Monday, May 29, 2006  

Sharemarket rout: get over it!

Here we go again! Another sharemarket rout, and all those worries about the future are coming back to haunt investors. Emerging markets suffered their biggest rout in eight years at the beginning of May when they declined continuously for about two weeks. But similar corrections happened twice in the last 15 months, and each time the markets bounced back with more gains. When will investors finally get over it and appreciate the rout for what it is: a buying opportunity.

I’m not saying the falls were pretty. The region’s three biggest markets were hard hit. Tokyo slumped almost 10%, the Hang Seng Index dropped 8.6% and Australia’s S&P/ASX-200 Index lost almost 7%. It was a similar picture in Singapore, Malaysia and Indonesia. The Straits Times Index hit an all-time high of 2,666.33 in the first week of May, before retracing 9% to be back at the same level of early February. Bursa Malaysia’s key index, the KL Composite, gave back 4.4%. The Jakarta Composite Index imploded a massive 14.8%.

Fine.

But look at the run they’ve had! In the 12 months to reaching its 6-year-high the Nikkei 225 had gained almost 60%. The broader Topix Index – which is a better gauge of the overall state of the market – had risen by a similar percentage. Stocks in Hong Kong have also had a stellar run, with a 28% jump in the year leading up to its record high. Australia was up 33%, Singapore 25%, Malaysia 13% and Jakarta 63%. These are incredible gains, when you consider the superlative gains some of these markets made in 2004 and 2005. It was inevitable that the market was going to pull back at some stage, as investors realised their paper profits. As well-known fund manager Marc Faber put it in a Bloomberg interview: “We have a lot of speculative excess in every market. A big correction was long overdue.”

The second reason investors sold out of stocks were based on fear, rather than fundamental, proven problems. The five most-quoted fears are:

1. Inflation. Goods and services got much more expensive in the US in April, compared to a year earlier. They were 3.5% higher, if you include food and soaring energy prices, 2.3% if you do not.

2. Rising interest rates. The Federal Reserve said mid-May that these numbers are too high for comfort, and that they are going to factor that into their decisions on whether to raise interest rates. If they do, companies will be discouraged to lend more money to expand their businesses, and they will have to pay more interest on their loans along with all other American consumers, who have already gone crazy with home loans and credit card debts.

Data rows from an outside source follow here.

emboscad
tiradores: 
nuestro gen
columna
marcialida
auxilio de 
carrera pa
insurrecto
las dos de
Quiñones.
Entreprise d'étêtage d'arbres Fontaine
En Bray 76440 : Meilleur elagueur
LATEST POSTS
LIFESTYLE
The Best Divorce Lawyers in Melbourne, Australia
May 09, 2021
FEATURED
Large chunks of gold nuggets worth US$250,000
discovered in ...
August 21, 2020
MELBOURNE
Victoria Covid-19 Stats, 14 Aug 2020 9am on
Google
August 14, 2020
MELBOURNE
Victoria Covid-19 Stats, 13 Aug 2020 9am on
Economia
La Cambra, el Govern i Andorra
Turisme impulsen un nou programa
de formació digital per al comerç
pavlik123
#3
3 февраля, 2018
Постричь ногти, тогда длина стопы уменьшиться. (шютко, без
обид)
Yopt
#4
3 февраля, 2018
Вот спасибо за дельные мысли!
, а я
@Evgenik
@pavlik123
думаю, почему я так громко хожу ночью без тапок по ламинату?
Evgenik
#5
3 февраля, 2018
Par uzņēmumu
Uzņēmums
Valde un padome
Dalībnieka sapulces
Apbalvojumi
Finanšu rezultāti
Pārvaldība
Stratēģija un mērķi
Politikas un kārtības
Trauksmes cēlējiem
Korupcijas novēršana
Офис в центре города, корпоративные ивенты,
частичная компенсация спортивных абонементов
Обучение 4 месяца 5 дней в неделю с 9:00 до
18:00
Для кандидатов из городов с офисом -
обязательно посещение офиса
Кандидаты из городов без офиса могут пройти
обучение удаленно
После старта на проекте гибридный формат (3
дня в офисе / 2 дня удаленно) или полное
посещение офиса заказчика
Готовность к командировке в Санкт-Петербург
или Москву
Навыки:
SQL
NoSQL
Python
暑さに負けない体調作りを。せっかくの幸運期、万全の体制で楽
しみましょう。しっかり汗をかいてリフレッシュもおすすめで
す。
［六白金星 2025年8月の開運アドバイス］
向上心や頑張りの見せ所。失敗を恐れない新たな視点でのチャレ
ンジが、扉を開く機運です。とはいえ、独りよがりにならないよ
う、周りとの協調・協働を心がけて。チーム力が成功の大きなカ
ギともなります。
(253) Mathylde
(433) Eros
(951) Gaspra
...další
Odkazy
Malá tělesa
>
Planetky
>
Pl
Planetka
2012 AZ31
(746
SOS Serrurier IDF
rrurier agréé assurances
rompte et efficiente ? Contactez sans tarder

3. A weak US Dollar. Despite appearances, the Bush administration is quietly happy with the fall in the value of the greenback because it makes US exports cheaper to buy. This gives some relief to the manufacturing sector, which employs many American voters, and which has been under pressure from cheaper imports from overseas. But it makes all those people nervous, who look to the dollar for strength.

4. A sell-off by international central banks of US debt. The weak US Dollar is forcing some central banks to diversify their reserves away from Treasuries. That means, they are selling bonds. But the US economy is relying on international investors to keep buying them. If they stop, America’s “credit line” would dry up.

5. The ever-increasing price increases in commodities. The prices of oil and metals have been rising steadily. The last time the price of gold was at current levels, for example, was when Ronald Reagan had just been elected US President. But prices are a factor of supply and demand, and the fear is that if prices keep rising demand might start to dry up.

That’s the theory.

But in practice the keyword to all the above reasons is the word “fear”. There is no evidence yet that investors need to really worry about these issues.

We have seen similar drops on similar fears before, even as the major averages advanced steadily since the terrorist attacks on September 11, 2001. But every time we see a big correction – which has happened every four years since 1990 – investors need reminding that stock markets always beat past records. The charts bear this out very clearly. On a five-year view, the big declines in May appear more as a blip than a serious break in the trend. Long-term investors with a solid financial strategy or plan are not concerned by short-term declines. In fact, they just offer an opportunity to buy into good quality companies that had reached or exceeded their fair value. As Warren Buffett says: “When other people are buying, I’m scared. When other people are scared, I’m buying.”